L'émigration massive que subit la ville - un fléau albanais - n'aide pas à préserver les édifices de Gjirokastra. Selon Engjell Seriani, chargé du tourisme à la mairie, la population est passée de 34.000 personnes en 2011 à moins de 25.000 aujourd'hui.

Environ 80 bâtisses sont inoccupées, avec des risques de fuite par les toitures de pierre, qui attaqueront la structure de bois.

"Chaque jour, je vois un truc qui ne va pas, comme si le bâtiment me disait de faire quelque chose", dit le premier adjoint au maire, Vangjel Muco.

Mais avec un budget annuel de 2,5 à 3 millions d'euros, sa municipalité n'est pas armée.

a ministre de la Culture, Mirela Kumbaro, assure que la ville "n'est plus en danger, on l'a prise en mains". Depuis 2013, toute modification des bâtiments est interdite.

Mme Kumbaro attend beaucoup d'une nouvelle loi permettant la création de fondations culturelles. Et elle espère que des rénovations auront lieu de la part d'investisseurs intéressés par le développement du tourisme, comme cela a déjà été le cas pour certains édifices. Une vingtaine de maisons ont été transformées en hôtels ou restaurants ces dernières années.

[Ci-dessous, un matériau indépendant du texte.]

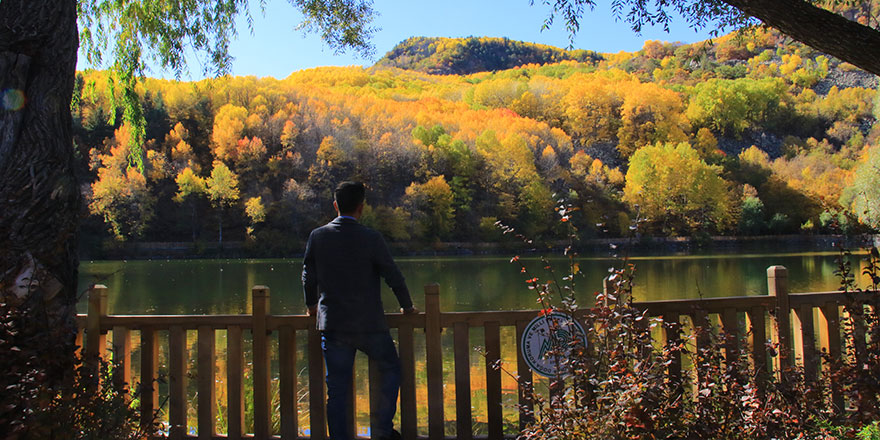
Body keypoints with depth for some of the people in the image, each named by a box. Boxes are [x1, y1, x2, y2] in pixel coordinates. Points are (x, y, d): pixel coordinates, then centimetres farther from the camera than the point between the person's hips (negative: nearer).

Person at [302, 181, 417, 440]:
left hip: (332, 324, 3)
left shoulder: (317, 237, -1)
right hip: (369, 324, -2)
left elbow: (308, 276, 9)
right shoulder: (371, 239, -10)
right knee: (391, 369, 19)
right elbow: (394, 277, -5)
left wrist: (312, 305, 27)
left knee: (337, 389, 9)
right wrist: (407, 307, 12)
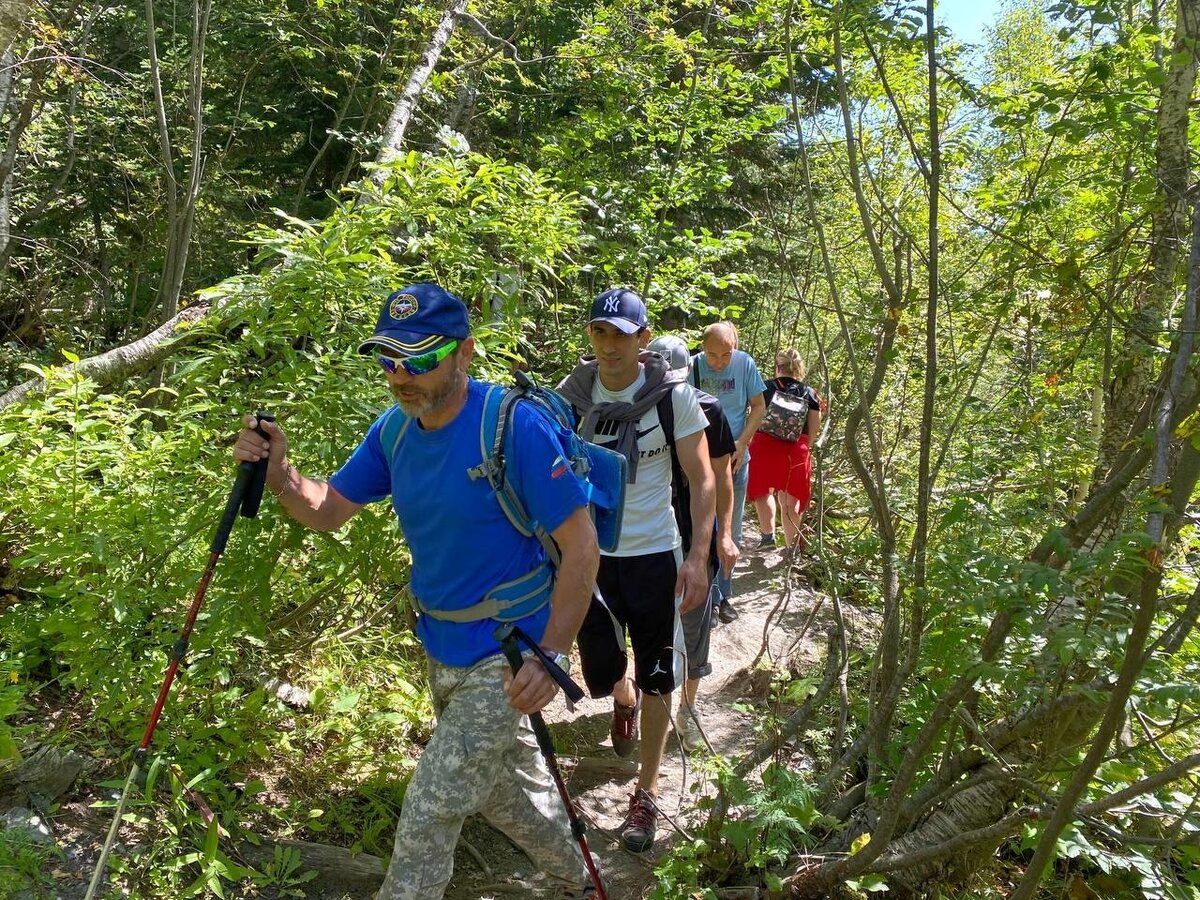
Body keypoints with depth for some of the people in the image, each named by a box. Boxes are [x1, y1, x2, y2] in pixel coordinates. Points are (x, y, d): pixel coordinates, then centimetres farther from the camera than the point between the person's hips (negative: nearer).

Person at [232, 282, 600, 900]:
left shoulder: (515, 425, -24)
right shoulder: (394, 431, -3)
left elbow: (581, 546, -21)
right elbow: (326, 510, 3)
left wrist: (551, 655, -25)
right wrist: (277, 472, -17)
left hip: (502, 658, -7)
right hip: (439, 651, 7)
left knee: (429, 812, -1)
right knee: (508, 790, 25)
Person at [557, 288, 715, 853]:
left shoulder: (674, 395, -10)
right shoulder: (570, 396, -5)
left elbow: (702, 479, -6)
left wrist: (698, 557, -13)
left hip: (654, 554, -2)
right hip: (590, 554, 2)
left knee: (655, 680, 7)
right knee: (602, 675, 10)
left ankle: (646, 794, 26)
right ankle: (624, 699, 49)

De fait, les sommes nécessaires pour préserver Gjirokastra sont sans rapport avec le budget du ministère de la Culture, qui pèse pour seulement 0,7% du budget national. Soit 15 millions d'euros alloués à la Culture dont, selon CHwB, seulement un quart dévolu au patrimoine. "Concrètement, (...) il n'y a pas plus de 10.000 euros pour Gjirokastra", estime l'ONG.

A elle seule, la rénovation de la maison Babameto grâce à des fonds suédois a coûté 160.000 euros.

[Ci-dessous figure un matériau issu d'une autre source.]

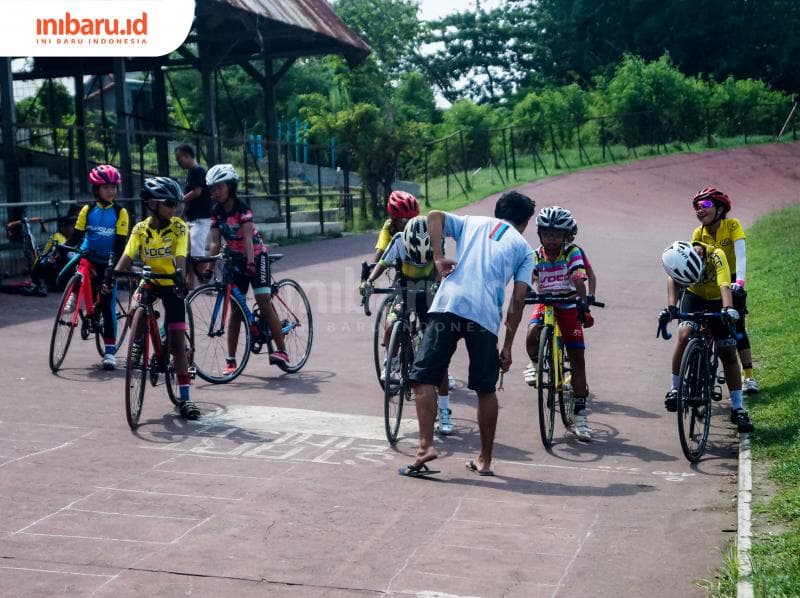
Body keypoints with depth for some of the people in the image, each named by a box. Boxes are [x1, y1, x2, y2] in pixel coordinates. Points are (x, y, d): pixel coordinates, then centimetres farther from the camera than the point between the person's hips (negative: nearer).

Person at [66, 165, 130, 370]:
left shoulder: (120, 212, -5)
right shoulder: (88, 210, -1)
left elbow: (120, 241, -9)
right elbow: (76, 236, 3)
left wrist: (114, 261, -23)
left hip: (107, 262, -1)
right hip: (88, 256, 1)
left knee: (107, 305, -3)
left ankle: (110, 351, 3)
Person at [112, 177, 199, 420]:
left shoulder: (178, 227, -12)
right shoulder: (140, 229, -7)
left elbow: (180, 256, -26)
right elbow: (127, 256, -18)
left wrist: (180, 275, -47)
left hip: (171, 285, -2)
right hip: (149, 282, 3)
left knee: (177, 342, -5)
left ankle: (185, 398, -1)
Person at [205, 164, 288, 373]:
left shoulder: (242, 208, -19)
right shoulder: (216, 212, -4)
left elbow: (248, 238, -30)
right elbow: (216, 242, -8)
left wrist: (251, 263, -43)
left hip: (256, 256, -5)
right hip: (235, 259, 5)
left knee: (264, 303, -15)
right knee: (235, 308, 2)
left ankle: (281, 351, -12)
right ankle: (230, 359, 3)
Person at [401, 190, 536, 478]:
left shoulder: (472, 222, 27)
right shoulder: (523, 248, 21)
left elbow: (434, 216, 9)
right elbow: (518, 299, 10)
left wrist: (438, 257, 5)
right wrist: (508, 345, 13)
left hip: (448, 305, 0)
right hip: (486, 316, 0)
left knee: (424, 378, 3)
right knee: (486, 389, 15)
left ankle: (426, 445, -12)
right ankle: (485, 460, 23)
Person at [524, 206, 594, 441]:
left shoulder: (572, 253, -11)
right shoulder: (535, 256, -6)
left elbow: (579, 279, -26)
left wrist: (583, 300, -45)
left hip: (568, 307, -1)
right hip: (544, 305, 1)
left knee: (577, 360, -3)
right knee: (532, 334, -32)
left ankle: (580, 415, 4)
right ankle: (536, 365, 3)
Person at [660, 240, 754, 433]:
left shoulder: (716, 255, -35)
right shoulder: (677, 256, -28)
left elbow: (724, 285, -46)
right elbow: (673, 280, -38)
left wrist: (728, 309, -64)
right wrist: (671, 307, -56)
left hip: (717, 300, -1)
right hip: (694, 296, 1)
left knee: (728, 353, -3)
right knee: (684, 335, -26)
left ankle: (738, 409, 5)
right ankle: (675, 389, -10)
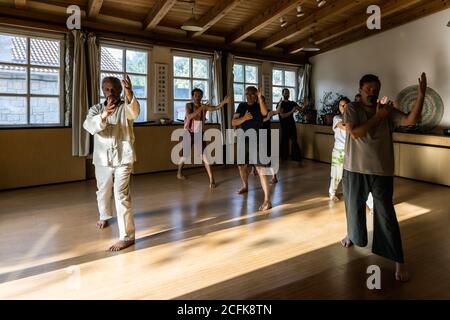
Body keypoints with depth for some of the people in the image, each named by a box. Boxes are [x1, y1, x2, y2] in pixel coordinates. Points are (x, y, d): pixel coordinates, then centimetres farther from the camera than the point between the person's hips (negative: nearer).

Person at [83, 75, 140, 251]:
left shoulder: (125, 107, -2)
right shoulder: (96, 109, 5)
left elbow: (134, 111, -29)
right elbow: (89, 125, -17)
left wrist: (129, 93, -48)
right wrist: (103, 115, -39)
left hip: (123, 157, -4)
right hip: (102, 158, 4)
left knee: (121, 194, -13)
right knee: (103, 191, 22)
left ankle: (127, 236, -9)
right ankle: (104, 216, 52)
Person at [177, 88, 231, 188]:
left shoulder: (204, 106, -7)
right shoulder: (188, 105, -9)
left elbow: (216, 108, -25)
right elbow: (189, 116, -28)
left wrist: (224, 102, -44)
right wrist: (200, 108, -38)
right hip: (189, 134, 0)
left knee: (204, 155, -10)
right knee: (185, 155, 14)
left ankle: (211, 180, -12)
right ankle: (179, 172, 42)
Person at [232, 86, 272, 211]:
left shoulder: (259, 106, -3)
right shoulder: (241, 106, 7)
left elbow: (265, 113, -28)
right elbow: (233, 123, -1)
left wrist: (260, 98, -33)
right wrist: (244, 118, -17)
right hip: (243, 142, 5)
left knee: (260, 168, -18)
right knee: (242, 166, 21)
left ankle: (267, 199, -20)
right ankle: (245, 186, 49)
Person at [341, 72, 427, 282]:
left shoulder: (388, 111, 2)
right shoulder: (352, 109, -5)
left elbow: (410, 120, -12)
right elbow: (355, 133, -19)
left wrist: (421, 95, -22)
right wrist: (377, 116, -17)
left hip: (381, 171, 1)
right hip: (355, 169, 0)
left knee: (386, 215, 2)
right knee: (354, 206, 19)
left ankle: (399, 261, 10)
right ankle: (352, 234, 48)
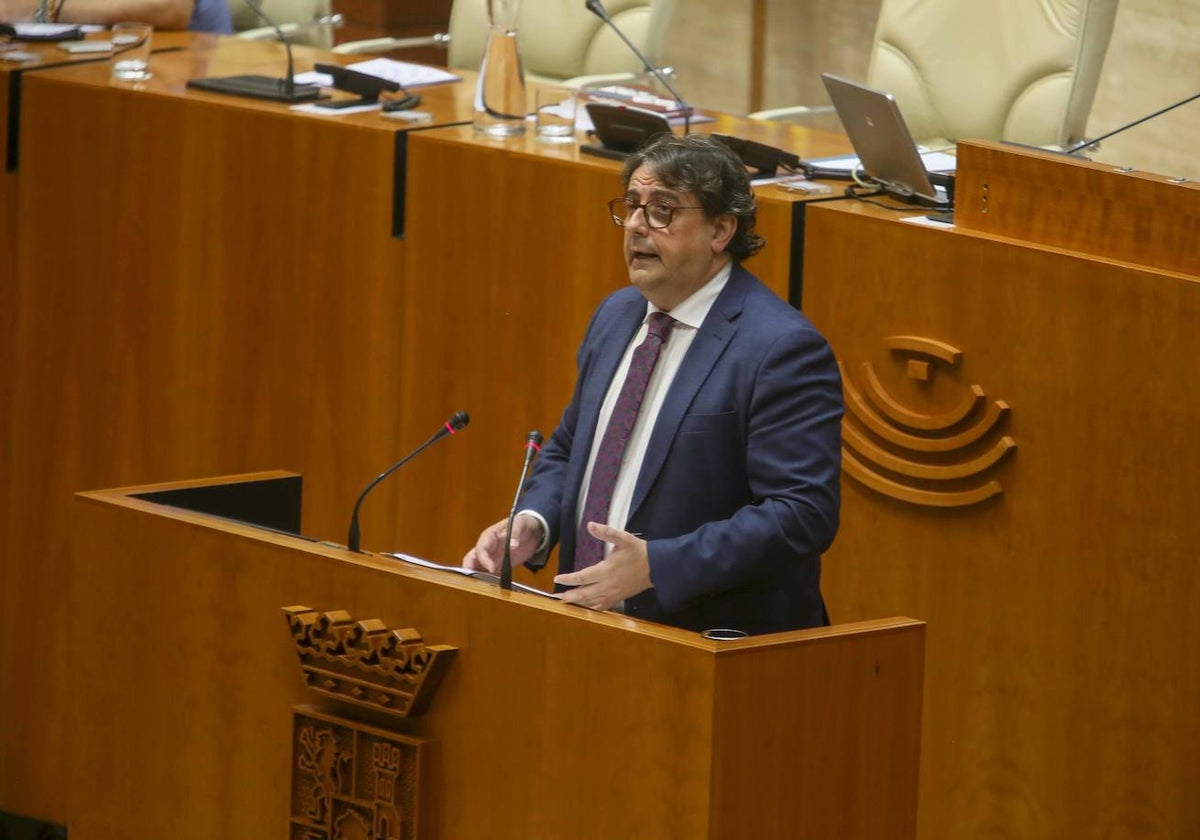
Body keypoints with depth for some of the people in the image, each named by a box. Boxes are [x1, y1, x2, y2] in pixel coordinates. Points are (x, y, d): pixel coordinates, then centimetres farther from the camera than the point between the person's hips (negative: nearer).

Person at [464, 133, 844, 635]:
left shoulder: (782, 348, -11)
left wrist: (657, 564, -23)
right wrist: (534, 522, 3)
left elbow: (802, 514, -17)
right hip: (589, 620, 7)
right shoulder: (616, 315, 14)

Rien que pour consolider les ruines des maisons qui se sont écroulées - et non pour rénover ou rebâtir -, encore 1,2 million d'euros serait nécessaire, estime Lejla Hadzic, chez CHwB.

"Tous les acteurs du patrimoine devraient intervenir aussi vite que possible, il n'y a qu'un Gjirokastra dans le monde."